First, perform a data quality health check. This is recommended before any major systems implementation. The tests are similar with the characteristic of data. This exercise examines if data associated with the implementation passes the following tests:
- Accuracy - error-free data entry, transformation, analytic operations, storage, distribution and application processes
- Completeness - data available in all relevant database records
- Consistency in both definition and treatment across the organization's information systems and databases
- Compliance with organization's business rules
Second, is to review the organization's processes for capturing, organizing, storing and accessing data. Do not to overlook, but the important activity is identifying who owns the data, who uses it, and how they use it. With this information, changes to business processes, source systems and business rules can be made.
Third, to continuously improve and maintain data quality, there is a need to establish data quality management principles, particularly in the areas of data quality monitoring, and training and education programmes.
IMPLEMENTING THE SYSTEM
- A joint client-vendor team launched a series of programmes involving people, process and technology to ensure that new system could go live with clean data.
- Third party involvement - Depends on the team or the business process. The decision to involve third parties needs careful consideration. Data confidentiality, legal requirements and customer sensitivity must be thought through. An interesting aspect of the project is the involvement of a third party to validate the accuracy of the data. Such organizations have the ability to determine the accuracy of information by a number of means:
- Their own collection of databases
- Data quality tools
- Defining a data standard across the legacy data;
- Identifying what data needed to be migrated in what time frame; identify legacy data sources
- Defining data-cleaning approach;
- Cleansing rules;
- Cleansing responsibilities; and
- Internal versus external validation.
- An integrated data model was designed to link its various legacy data sources together. The data was extracted, transformed and loaded into the new integrated data model. Data cleansing was performed by a combination of advanced data quality tools and processes. Common features of these tools are:
- Data profiling - automates source system profiling and analysis, and provides database recommendations. Helps reduce the time taken to analyze data source systems.
- Data auditing - validates data quality, ensuring that data complies with business rules. Analysis and trending capability to measure data quality over time.
- Data conditioning - identifies data inconsistencies and data needing standardization (lexical and syntactical). Corrects and validates data using pre-defined rules.
The database administrator must be able to detect errors in data quality control process.
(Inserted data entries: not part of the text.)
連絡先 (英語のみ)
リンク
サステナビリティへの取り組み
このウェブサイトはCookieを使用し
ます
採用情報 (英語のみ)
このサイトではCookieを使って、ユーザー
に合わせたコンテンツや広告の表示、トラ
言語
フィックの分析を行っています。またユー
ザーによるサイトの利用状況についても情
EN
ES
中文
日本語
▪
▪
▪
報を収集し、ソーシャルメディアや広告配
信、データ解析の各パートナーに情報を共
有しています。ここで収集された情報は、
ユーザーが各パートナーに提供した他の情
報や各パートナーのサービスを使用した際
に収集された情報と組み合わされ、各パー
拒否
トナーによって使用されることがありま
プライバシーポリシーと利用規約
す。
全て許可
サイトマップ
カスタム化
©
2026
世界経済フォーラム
When this happen the administrator need to examine quality indicators such as collection method or the source of data itself. One of the main challenge is dealing with inconsistencies of data within the data integration system. Violation of integrity constrains may happen where the data stored in the local sources are supposed to be stored in global level. Applying data quality best practices to address data issues will help to process of implementing data quality and data integrity solutions. The biggest challenge is dealing with people. People tend to make mistakes again and again. The data management should tackle this problem by creating policy, making sure corrective action has been done, and maybe human personal touch skill of soft skill need to put into practice.